Paul Dayton asked me to post this:

Dear Colleagues, I have enjoyed reading your laments about the loss of field courses and of course have strong opinions about this because it really is also the loss of respect for nature herself. We can't really understand nature without experiencing it and students can't experience it hiding behind computers in cloistered ivory towers. Harry Greene and I have written about this:

The importance of Natural Sciences to Conservation, 2003. American Naturalist (162) and Organisms in Nature as a central focus in biology 2005, TREE (20)

and Ian Billick and Mary Price have a wonderful book: The Ecology of Place I urge you to buy and read it.

But the most important challenge I offer those of you who care enough to comment is to offer a field course yourself.
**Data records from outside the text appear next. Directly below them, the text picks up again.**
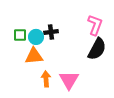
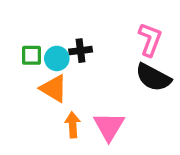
black semicircle: (97, 49) -> (153, 77), turned 90
orange triangle: (34, 56) -> (54, 88), turned 36

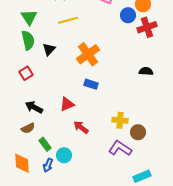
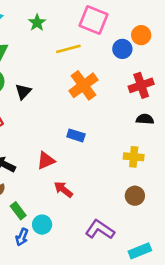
yellow line: (68, 20) -> (68, 49), moved
red cross: (147, 27) -> (141, 85), moved
orange cross: (88, 54) -> (83, 85), moved
yellow cross: (120, 120) -> (134, 157), moved
purple L-shape: (120, 148) -> (100, 230), moved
Try it; it takes a little time but even if you don't know that much, your students will help teach it for you and soon you will be considered a legendary naturalist. Don't just complain, offer a field course yourself. It will evolve and you will learn a lot and have a lot of fun as well. Finally, ESA has a Natural History Section in need of your support and enthusiasm as it I think Nature is disappearing within ESA just as it did in the Amer. Soc. of Naturalists. Once students lose track of nature and become professors with no understanding or experience themselves, it is hard to recover the sense of wonder nature can induce in our science.